Resolving Double/misaligned vision

A guide that some of us Le Meowers came up with:

Resolving Double/misaligned vision:
Double or misaligned vision is something that occurs naturally when you are working on improving your vision. The simplified mechanism behind this is as follows:

Light coming into the eye is always clear. It gets refracted onto the retina and that’s where you receive a clear image. If you can’t get that incoming light refracted properly because of ciliary muscle spasm and/or elongation all that light isn’t lining up properly. Your visual cortex can’t make heads or tails out of this data and converts it into blur, because it doesn’t know what it should be, it’s an unsolvable puzzle.

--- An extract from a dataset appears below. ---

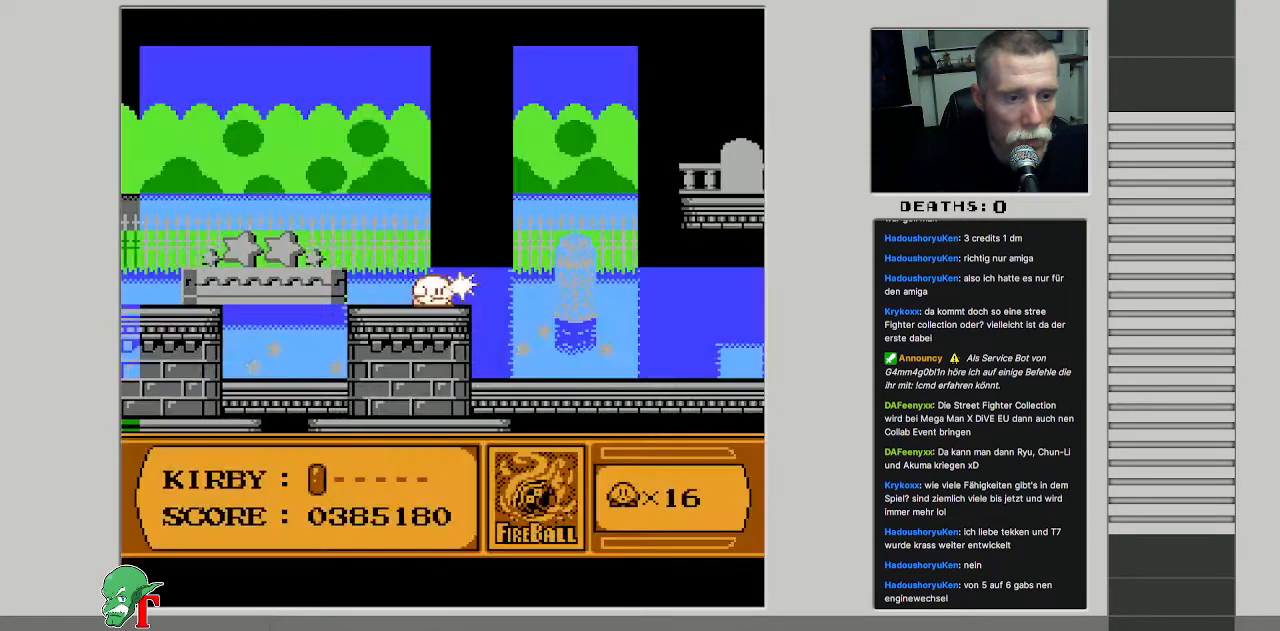
{"buttons": ["DPAD_RIGHT"], "events": [[200, "DPAD_DOWN", "up"], [383, "DPAD_RIGHT", "down"]]}
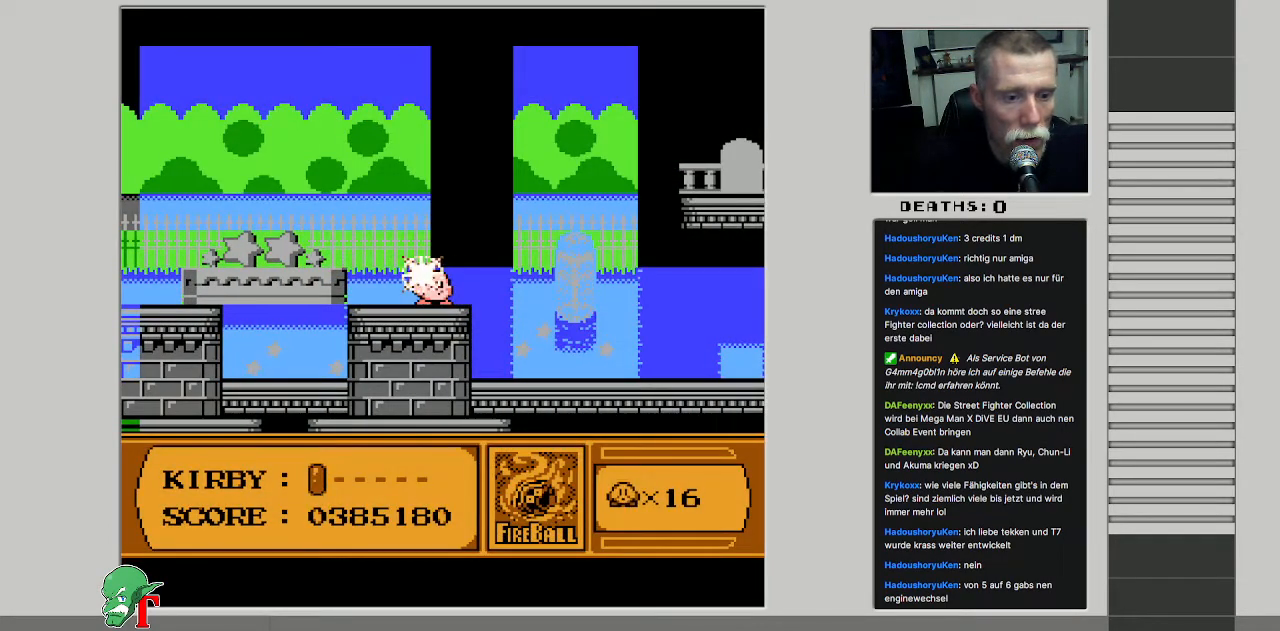
{"buttons": ["DPAD_RIGHT"], "events": [[67, "DPAD_RIGHT", "up"], [200, "DPAD_RIGHT", "down"]]}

Light hitting the eye consists of so many images that need proper alignment. That’s why you can see much better in good lighting, there’s more data/images to solve this puzzle.

A visual explanation about this is to be found here: Misaligned (double) vision visually explained.

With EM your visual cortex is thought that there’s another way to solve that puzzle instead of just converting it into blur. It’s slowly getting the hang of what it should be. Combine this with shortening and you get clear vision again.

If you are in the low myopic range (being at around -1.25 and below) this how-to is something you could utilise to teach your visual cortex how to properly align those images again. Some further background coming from the blog can be found here , here and here. Jake has a great video explaining this right here:

To get this to clear/line up you can try the following practice:

  • Look at some text (easy clear-cut font) on a computer screen that gives you double vision and than keep staring at it until it lines up. This takes much longer than utilizing active focus. This is because the visual cortex needs to figure out what the image is suppose to be, Be patient and give the brain the time it needs to resolve the image it’s presented with.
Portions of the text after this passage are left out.